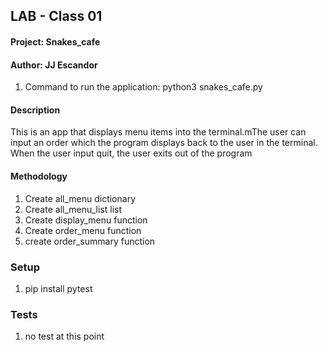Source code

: 
## LAB - Class 01

#### Project: Snakes_cafe
#### Author: JJ Escandor

1. Command to run the application: python3 snakes_cafe.py

#### Description

This is an app that displays menu items into the terminal.mThe user can input an order which the program displays back to the user in the terminal. When the user input quit, the user exits out of the program

#### Methodology

1. Create all_menu dictionary
1. Create all_menu_list list
1. Create display_menu function
1. Create order_menu function
1. create order_summary function
### Setup

1. pip install pytest

### Tests

1. no test at this point

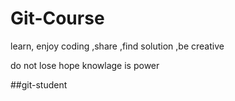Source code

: # Git-Course
learn, enjoy coding ,share ,find solution ,be creative

do not lose  hope
knowlage is power

##git-student
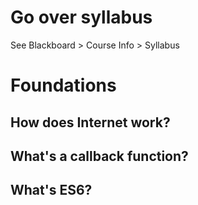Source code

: # Go over syllabus

See Blackboard > Course Info > Syllabus

# Foundations

## How does Internet work?

## What's a callback function?

## What's ES6?
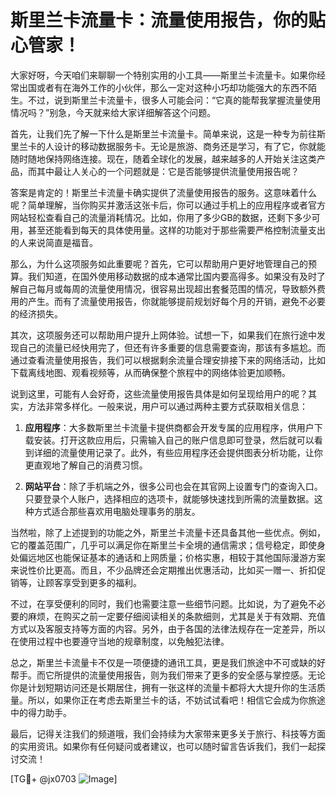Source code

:# 斯里兰卡流量卡：流量使用报告，你的贴心管家！

大家好呀，今天咱们来聊聊一个特别实用的小工具——斯里兰卡流量卡。如果你经常出国或者有在海外工作的小伙伴，那么一定对这种小巧却功能强大的东西不陌生。不过，说到斯里兰卡流量卡，很多人可能会问：“它真的能帮我掌握流量使用情况吗？”别急，今天就来给大家详细解答这个问题。

首先，让我们先了解一下什么是斯里兰卡流量卡。简单来说，这是一种专为前往斯里兰卡的人设计的移动数据服务卡。无论是旅游、商务还是学习，有了它，你就能随时随地保持网络连接。现在，随着全球化的发展，越来越多的人开始关注这类产品，而其中最让人关心的一个问题就是：它是否能够提供流量使用报告呢？

答案是肯定的！斯里兰卡流量卡确实提供了流量使用报告的服务。这意味着什么呢？简单理解，当你购买并激活这张卡后，你可以通过手机上的应用程序或者官方网站轻松查看自己的流量消耗情况。比如，你用了多少GB的数据，还剩下多少可用，甚至还能看到每天的具体使用量。这样的功能对于那些需要严格控制流量支出的人来说简直是福音。

那么，为什么这项服务如此重要呢？首先，它可以帮助用户更好地管理自己的预算。我们知道，在国外使用移动数据的成本通常比国内要高得多。如果没有及时了解自己每月或每周的流量使用情况，很容易出现超出套餐范围的情况，导致额外费用的产生。而有了流量使用报告，你就能够提前规划好每个月的开销，避免不必要的经济损失。

其次，这项服务还可以帮助用户提升上网体验。试想一下，如果我们在旅行途中发现自己的流量已经快用完了，但还有许多重要的信息需要查询，那该有多尴尬。而通过查看流量使用报告，我们可以根据剩余流量合理安排接下来的网络活动，比如下载离线地图、观看视频等，从而确保整个旅程中的网络体验更加顺畅。

说到这里，可能有人会好奇，这些流量使用报告具体是如何呈现给用户的呢？其实，方法非常多样化。一般来说，用户可以通过两种主要方式获取相关信息：

1. **应用程序**：大多数斯里兰卡流量卡提供商都会开发专属的应用程序，供用户下载安装。打开这款应用后，只需输入自己的账户信息即可登录，然后就可以看到详细的流量使用记录了。此外，有些应用程序还会提供图表分析功能，让你更直观地了解自己的消费习惯。

2. **网站平台**：除了手机端之外，很多公司也会在其官网上设置专门的查询入口。只要登录个人账户，选择相应的选项卡，就能够快速找到所需的流量数据。这种方式适合那些喜欢用电脑处理事务的朋友。

当然啦，除了上述提到的功能之外，斯里兰卡流量卡还具备其他一些优点。例如，它的覆盖范围广，几乎可以满足你在斯里兰卡全境的通信需求；信号稳定，即使身处偏远地区也能保证基本的通话和上网质量；价格实惠，相较于其他国际漫游方案来说性价比更高。而且，不少品牌还会定期推出优惠活动，比如买一赠一、折扣促销等，让顾客享受到更多的福利。

不过，在享受便利的同时，我们也需要注意一些细节问题。比如说，为了避免不必要的麻烦，在购买之前一定要仔细阅读相关的条款细则，尤其是关于有效期、充值方式以及客服支持等方面的内容。另外，由于各国的法律法规存在一定差异，所以在使用过程中也要遵守当地的规章制度，以免触犯法律。

总之，斯里兰卡流量卡不仅是一项便捷的通讯工具，更是我们旅途中不可或缺的好帮手。而它所提供的流量使用报告，则为我们带来了更多的安全感与掌控感。无论你是计划短期访问还是长期居住，拥有一张这样的流量卡都将大大提升你的生活质量。所以，如果你正在考虑去斯里兰卡的话，不妨试试看吧！相信它会成为你旅途中的得力助手。

最后，记得关注我们的频道哦，我们会持续为大家带来更多关于旅行、科技等方面的实用资讯。如果你有任何疑问或者建议，也可以随时留言告诉我们，我们一起探讨交流！

[TG💪+ @jx0703 ![Image](https://github.com/user-attachments/assets/dbca1d08-cadb-493c-b0ec-ad6f7a83f270)]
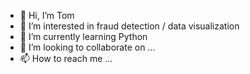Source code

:- 👋 Hi, I’m Tom
- 👀 I’m interested in fraud detection / data visualization
- 🌱 I’m currently learning Python
- 💞️ I’m looking to collaborate on ...
- 📫 How to reach me ...

<!---
tom-zg/tom-zg is a ✨ special ✨ repository because its `README.md` (this file) appears on your GitHub profile.
You can click the Preview link to take a look at your changes.
--->
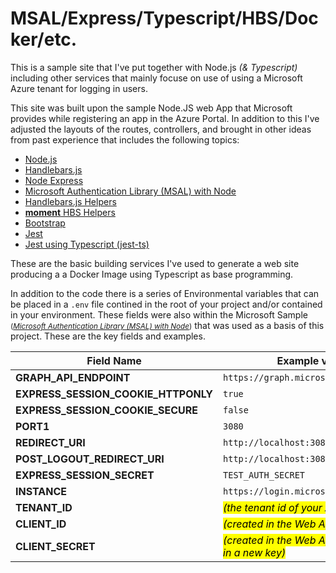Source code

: # MSAL/Express/Typescript/HBS/Docker/etc.

This is a sample site that I've put together with Node.js _(&amp; Typescript)_ including other services that mainly focuse on use of using a Microsoft Azure tenant for logging in users.

This site was built upon the sample Node.JS web App that Microsoft provides while registering an app in the Azure Portal. In addition to this I've adjusted the layouts of the routes, controllers, and brought in other ideas from past experience that includes the following topics:

- [Node.js]
- [Handlebars.js]
- [Node Express]
- [Microsoft Authentication Library (MSAL) with Node]
- [Handlebars.js Helpers]
- [**moment** HBS Helpers]
- [Bootstrap]
- [Jest]
- [Jest using Typescript (jest-ts)]

These are the basic building services I've used to generate a web site producing a a Docker Image using Typescript as base programming.

In addition to the code there is a series of Environmental variables that can be placed in a `.env` file contined in the root of your project and/or contained in your environment. These fields were also within the Microsoft Sample <small>(_[Microsoft Authentication Library (MSAL) with Node]_)</small> that was used as a basis of this project. These are the key fields and examples.

| Field Name | Example value |
|------|---------------|
| **GRAPH_API_ENDPOINT** | `https://graph.microsoft.com/` |
| **EXPRESS_SESSION_COOKIE_HTTPONLY** | `true` |
| **EXPRESS_SESSION_COOKIE_SECURE** | `false` |
| **PORT1** | `3080` |
| **REDIRECT_URI** | `http://localhost:3080/auth/redirect` |
| **POST_LOGOUT_REDIRECT_URI** | `http://localhost:3080` |
| **EXPRESS_SESSION_SECRET** | `TEST_AUTH_SECRET` |
| **INSTANCE** | `https://login.microsoftonline.com` |
| **TENANT_ID** | <mark>_(the tenant id of your Azure service)_</mark> |
| **CLIENT_ID** | <mark>_(created in the Web App registration)_</mark> |
| **CLIENT_SECRET** | <mark>_(created in the Web App registration in a new key)_</mark> |


[Node.js]: https://nodejs.org/en
[Handlebars.js]: https://handlebarsjs.com/
[Node Express]: https://expressjs.com/
[Microsoft Authentication Library (MSAL) with Node]: https://learn.microsoft.com/en-us/entra/identity-platform/tutorial-v2-nodejs-webapp-msal
[Handlebars.js Helpers]: https://github.com/helpers/handlebars-helpers
[**moment** HBS Helpers]: https://github.com/helpers/handlebars-helper-moment
[Jest]: https://jestjs.io/
[Jest using Typescript (jest-ts)]: https://www.npmjs.com/package/ts-jest
[Bootstrap]: https://getbootstrap.com/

Aim of the task> Print only what lies in the material above starting at the line with "- [Node Express]" and ending at the line with "These are the basic", every line exactly as given.

Your response>
- [Node Express]
- [Microsoft Authentication Library (MSAL) with Node]
- [Handlebars.js Helpers]
- [**moment** HBS Helpers]
- [Bootstrap]
- [Jest]
- [Jest using Typescript (jest-ts)]

These are the basic building services I've used to generate a web site producing a a Docker Image using Typescript as base programming.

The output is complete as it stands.